Our presentation at Paris Internationale confronts a similar approach to the most classic artistic techniques. Both artists – Paul Czerlitzki and Piotr Skiba – do not “paint” or “sculpt” in the traditional way. Their approach is, on the one hand, “cold”, objective, methodical, reductive, and on the other hand, based on emotions, personal experiences, open to chance, errors.
Paul Czerlitzki’s work takes part in a reflection on painting and its material components. The artist has therefore selected a methodological process with which he can repeatedly renegotiate, discover and critically examine painting’s material preconditions, i.e., the frame, the canvas and paint, and the objective, namely, to produce a (panel) painting. He dismantles existing orders by using the canvas as a membrane through which to apply or press colours. He also positions the canvas in relation to the space, as in an installation.

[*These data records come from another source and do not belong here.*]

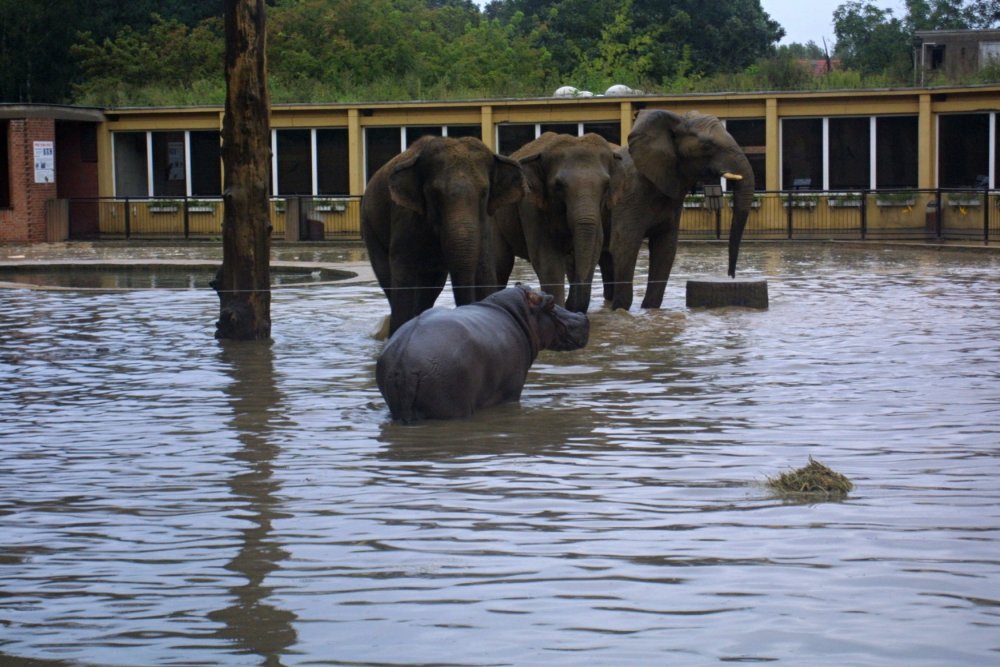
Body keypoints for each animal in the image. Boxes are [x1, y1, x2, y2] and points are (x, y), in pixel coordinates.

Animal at [362, 136, 532, 336]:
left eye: (484, 193)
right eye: (434, 194)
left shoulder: (485, 224)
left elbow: (484, 269)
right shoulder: (405, 218)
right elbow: (405, 275)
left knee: (431, 286)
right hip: (370, 229)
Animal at [378, 284, 588, 422]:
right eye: (550, 303)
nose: (582, 316)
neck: (516, 313)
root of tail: (402, 362)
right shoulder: (512, 392)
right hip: (452, 406)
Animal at [492, 134, 624, 318]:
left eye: (606, 185)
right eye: (559, 185)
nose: (570, 307)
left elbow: (594, 249)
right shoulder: (531, 206)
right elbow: (547, 260)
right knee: (501, 264)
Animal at [608, 111, 756, 312]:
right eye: (707, 146)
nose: (731, 275)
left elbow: (666, 249)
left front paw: (650, 310)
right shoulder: (628, 196)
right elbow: (624, 245)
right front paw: (620, 311)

Piotr Skiba in his work clearly underlines the physical presence of things and people, putting everything on the same level. His attention is focused on the potential of “lowest rank” disposables. Skiba uses mass-produced objects, parts and materials related to basic, universal human needs. Skiba’s objects seem to evoke a world where things have taken control, where the human body has only left traces. His archaeological excavations describe a man who tries to oppose nature and fails, leaving a feeling of emptiness and melancholy.